Trustee and Hony. Secretary welcomed all but the media but then we are quite at home in the shadows! Council Director was quite elated over the ever increasing tide of writings that appear in English even among those who follow courses there bringing to mind the heavy mail of prose and verse that clamour for space in the pages of this newspaper. He having done, it was the turn of the 'star-studded' panel of judges to run the show.

Chairman of film fame and himself a past winner of the award pinned himself to a text to avoid rambling and was soon to educate the audience on the guidelines that were followed in picking the short-listed from among a good forty or more participants. If topicality was low down in the list, that was at the expense of more sought after originality, creativity and the clever turn of phrase. In an attempt not to give the game away until this evening when the winner will be announced the short-list was in alphabetical order of the surnames and he let the other jurists take turn in announcing them.

The more senior academic, linguist and first Professor of English of the Open University decided to add to the suspense. Declaring the first name only he took time to comment ably on the strong points of the writer's work and then read out a short poem in fact and called up the worthy to read from her work.
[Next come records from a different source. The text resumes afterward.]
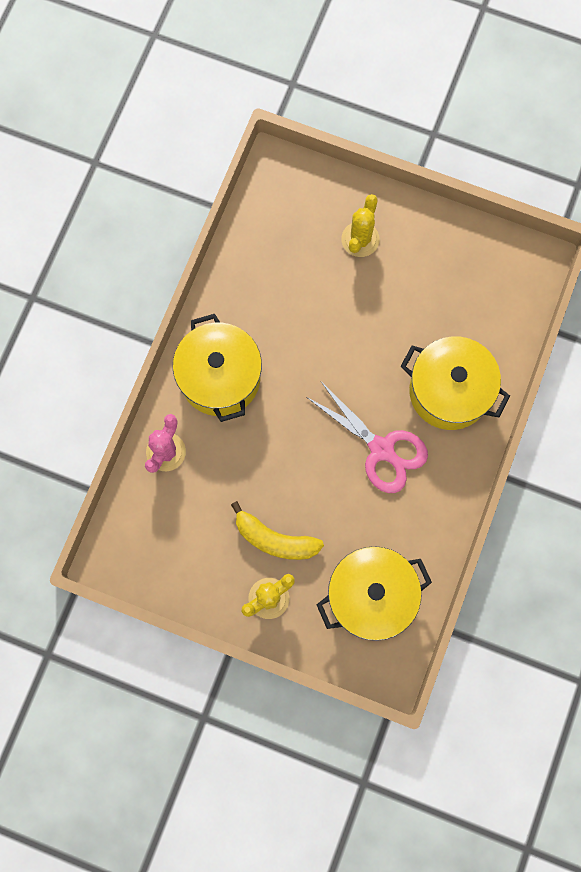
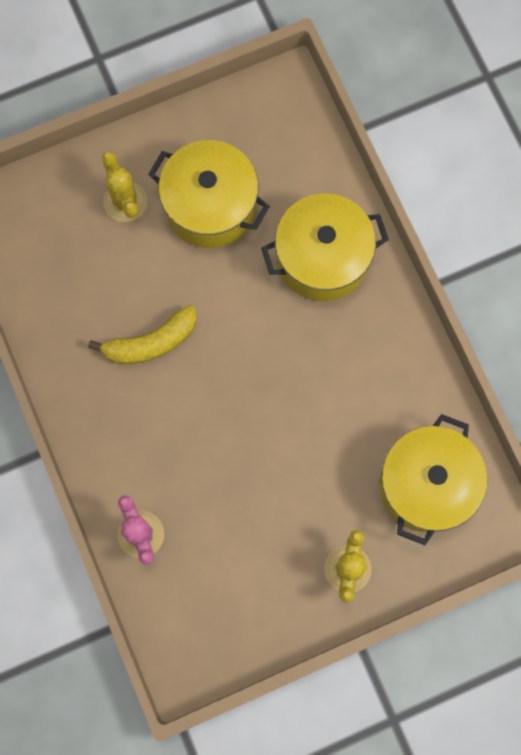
camera: 45 degrees left, 0 degrees up
(220, 378) = (124, 428): yellow pot -> yellow pot (210, 206)
(274, 539) = (304, 516): yellow banana -> yellow banana (151, 342)
(382, 450) = (316, 358): pink scissors -> none

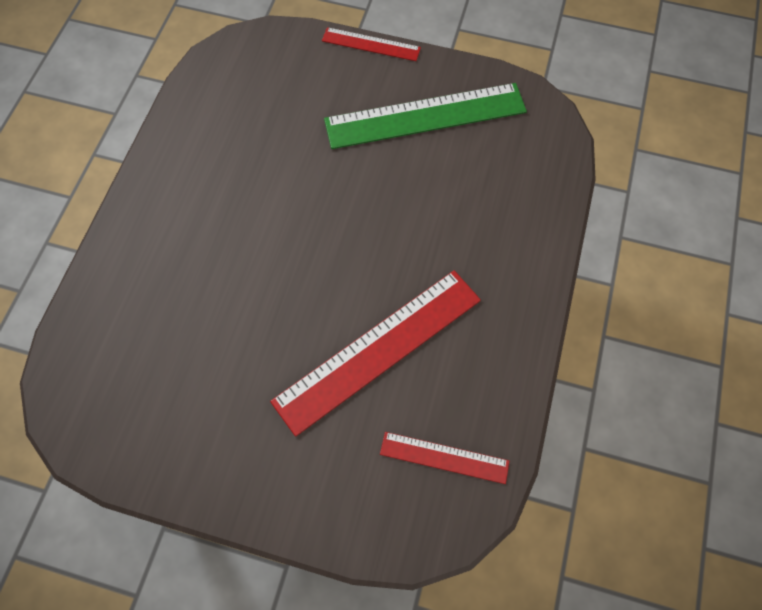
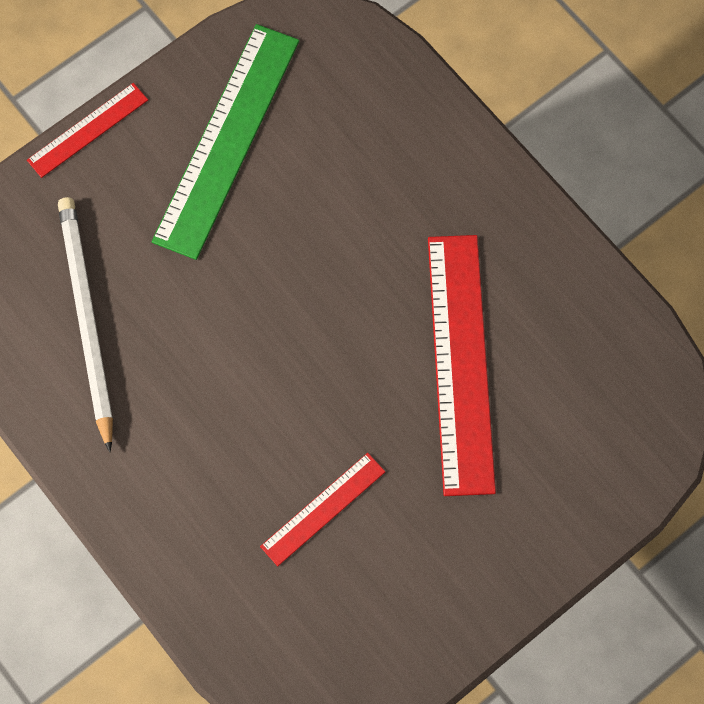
camera: 55 degrees left, 5 degrees up
(248, 117) = (87, 319): none -> white pencil
(444, 457) = (605, 374): red ruler -> red ruler (323, 509)

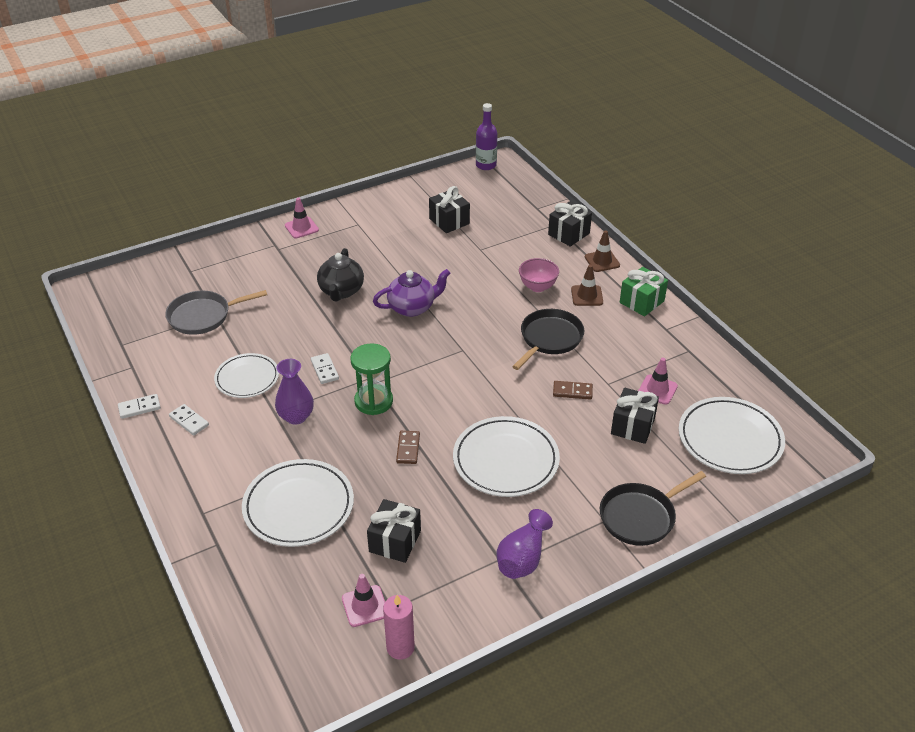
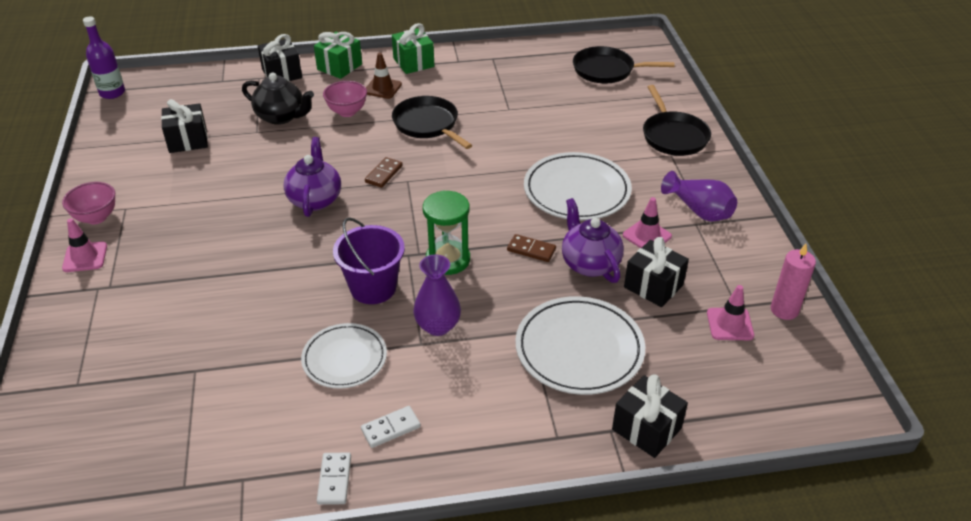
camera: 70 degrees left, 0 degrees up
(203, 316) = (190, 384): grey pan -> none
(325, 370) = (373, 288): white domino -> purple bucket
(341, 291) = (243, 247): black teapot -> black teapot (281, 117)
(342, 216) = (96, 218): none -> pink bowl
(407, 491) = (589, 263): none -> purple teapot
(572, 391) = (507, 130): brown domino -> brown domino (383, 174)
(602, 261) = (339, 67): brown traffic cone -> green gift
(632, 426) = (568, 111): black gift -> black gift (646, 429)
(657, 390) = (531, 87): pink traffic cone -> pink traffic cone (647, 236)
(730, 439) = (606, 70): white plate -> black pan

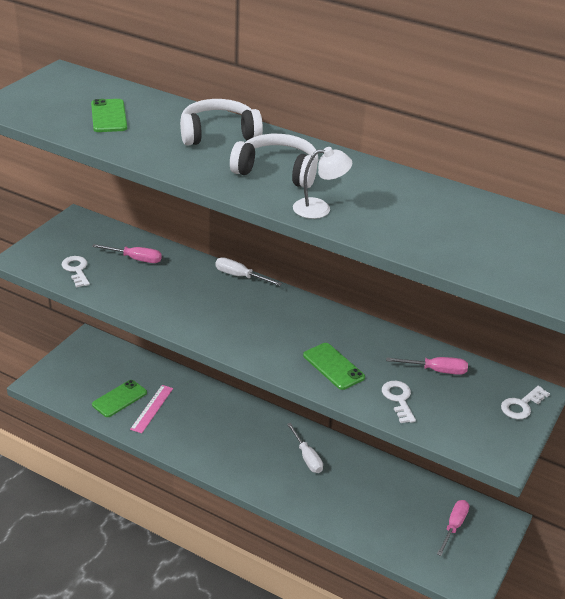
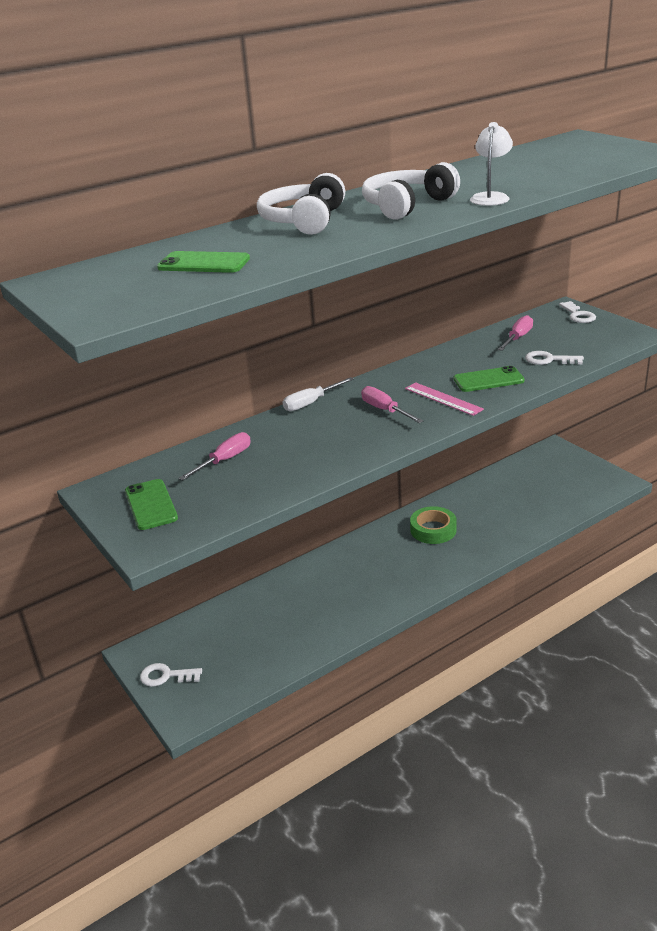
camera: 60 degrees left, 5 degrees down
(76, 270) = (211, 504): white key -> white key (166, 676)
(119, 399) = (265, 644): green phone -> green phone (151, 505)
(152, 408) = (298, 621): pink ruler -> pink ruler (443, 399)
(307, 457) = (433, 530): white screwdriver -> green tape
(454, 526) = (553, 472): pink screwdriver -> pink screwdriver (385, 410)

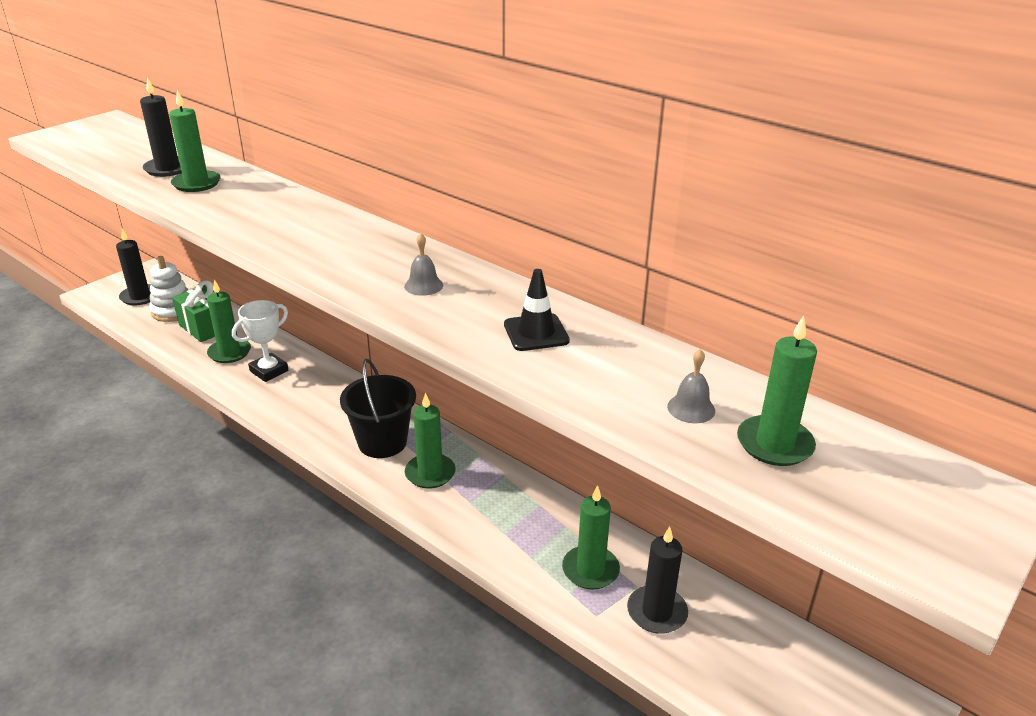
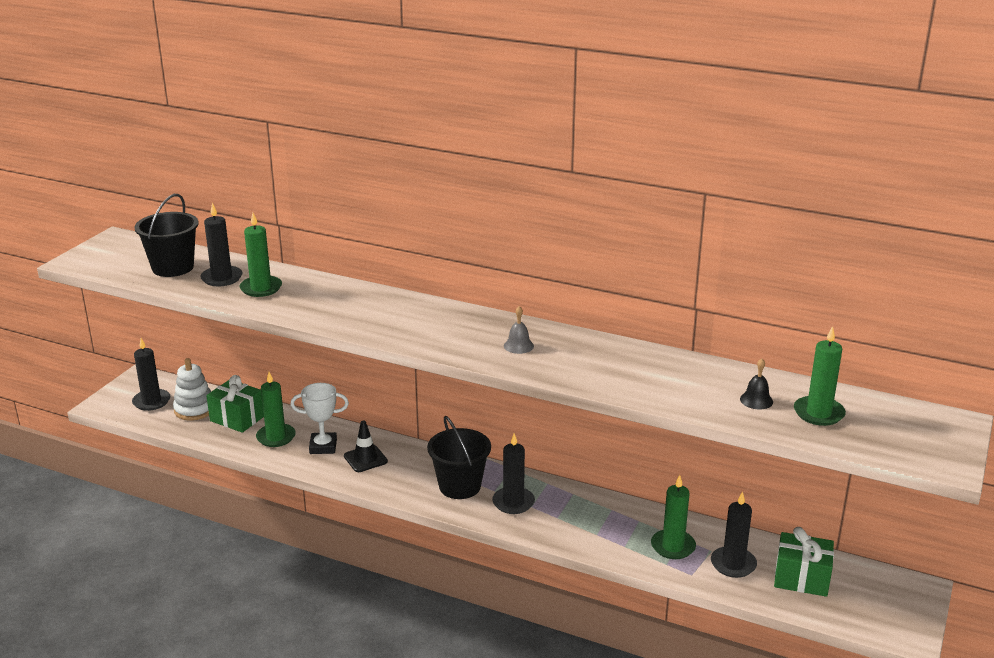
camera: 15 degrees left, 5 degrees down
(131, 153) = (173, 267): none -> black bucket
(269, 371) = (323, 446): white trophy -> white trophy turned 60 degrees clockwise
(430, 473) = (513, 502): green candle -> black candle
(536, 333) = (624, 367): black traffic cone -> black traffic cone (365, 459)
(691, 408) = (756, 400): grey bell -> black bell
(740, 653) = (801, 578): none -> green gift

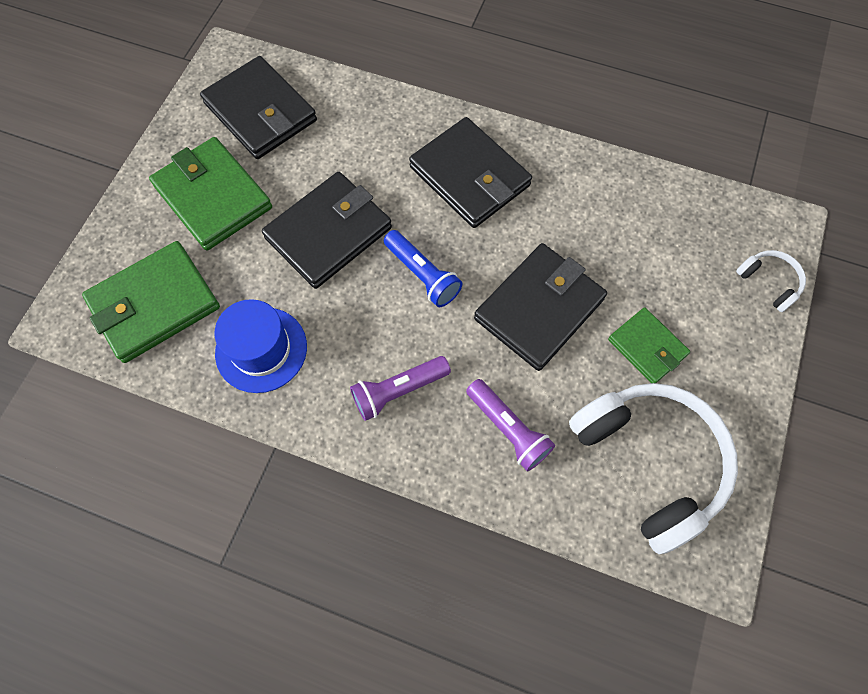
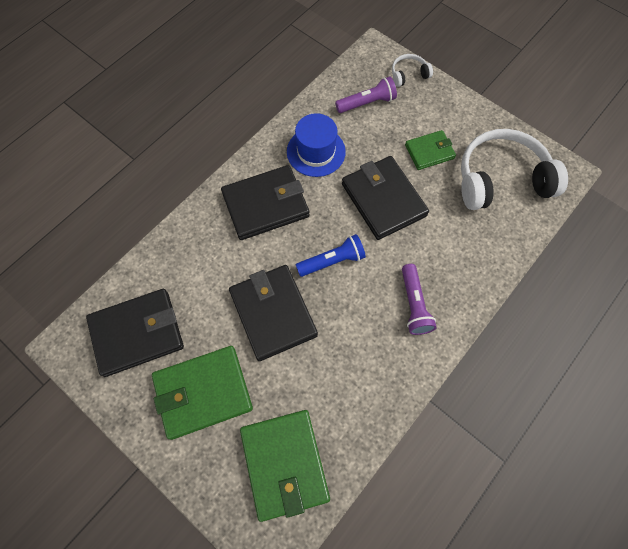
camera: 70 degrees left, 0 degrees up
(261, 349) = (352, 389): blue hat -> blue hat (316, 151)
(508, 429) = (459, 247): purple flashlight -> purple flashlight (367, 103)

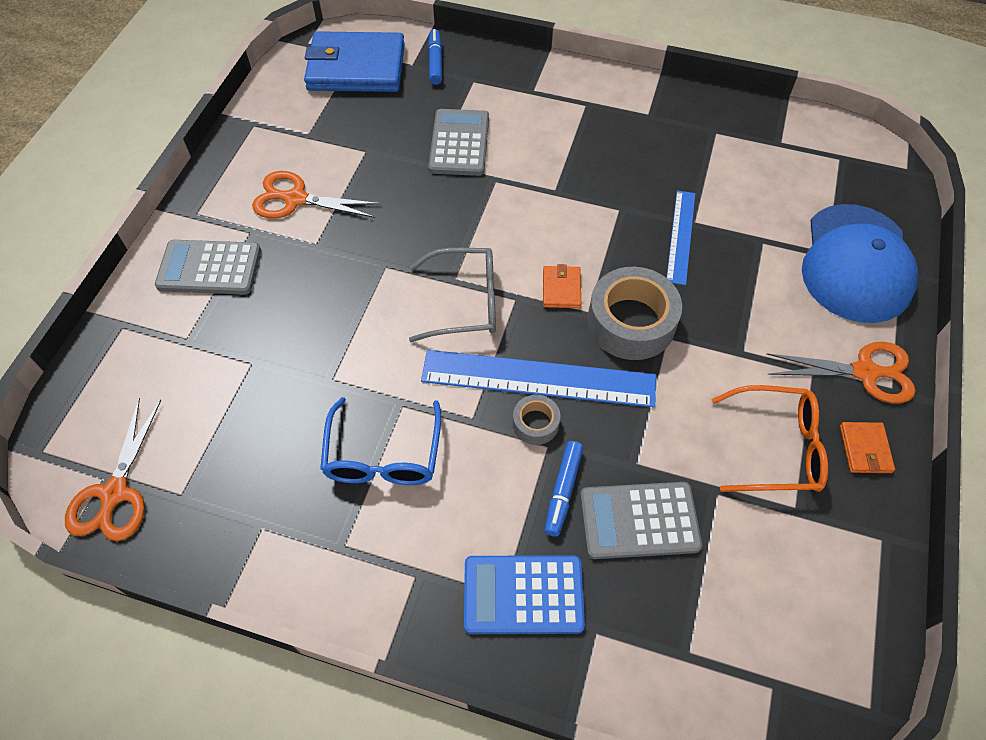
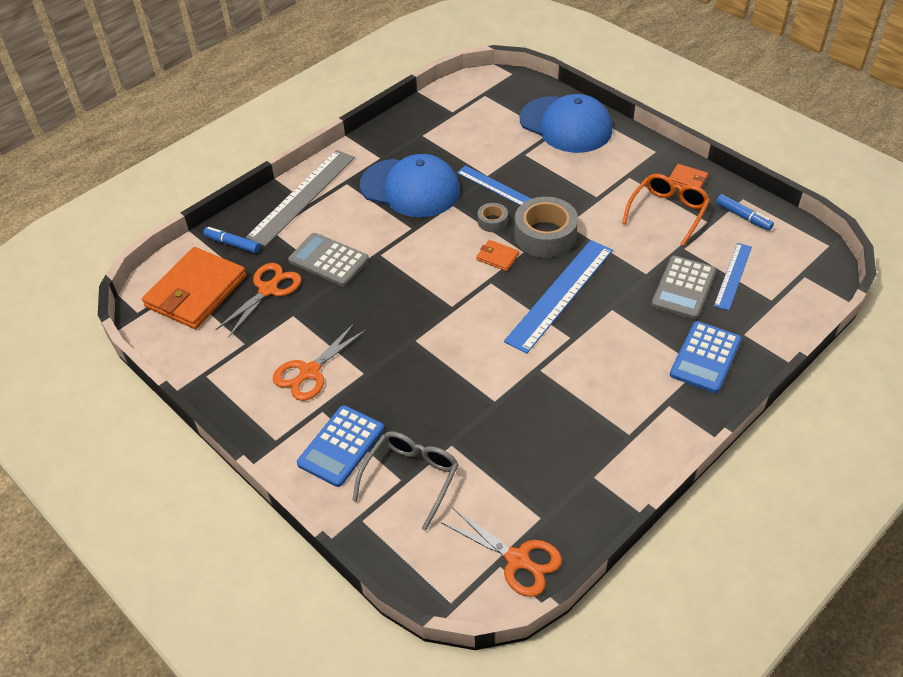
camera: 60 degrees left, 10 degrees down
(209, 268) = (341, 446): grey calculator -> blue calculator
(356, 67) = (196, 292): blue wallet -> orange wallet
(383, 455) = (573, 392): blue glasses -> none
(465, 302) = (476, 308): grey glasses -> grey glasses (411, 478)
(535, 423) = (592, 308): grey tape -> grey tape (492, 221)
(539, 80) = (302, 196): none -> grey ruler
(563, 491) = (646, 314): blue marker -> blue marker (743, 217)
(618, 161) = (410, 188): none -> blue cap
(705, 580) = (733, 276): none -> blue ruler
(864, 372) = (640, 156): orange scissors -> orange scissors (268, 290)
Then and only then did he get on to the next and the next.

The other academic on the panel who had spent the better part of her life abroad then followed suit until the crop of five had been announced and sorely tested not only on their writing but also on their oral rendering which certainly kept the audience enraptured.

The prose and verse were inviting enough to go the whole hog of tearing the poems to bits, accepting the invitation to sleep, or be moved by the translation out of the darkness. The dilemmas and travails of factory hands and the satirist's caricatures of Colpetty people were all invigorating.

Here then the women outnumbered the men. One of the men even backing out of his turn to read, nominating his spouse to stand in. The only Sinhala name stumped one of the judges. That went to highlight the 'hybridity' of those who had emerged as the top writers in English that day.

Even their diction may have seemed alien to the average Lankan but then it was all in all a great evening opening the way for learned, bookish wits to read in their own pastime more than what is intended or ever imagined by the writers. Isn't that to manifest their own eloquence and elegance?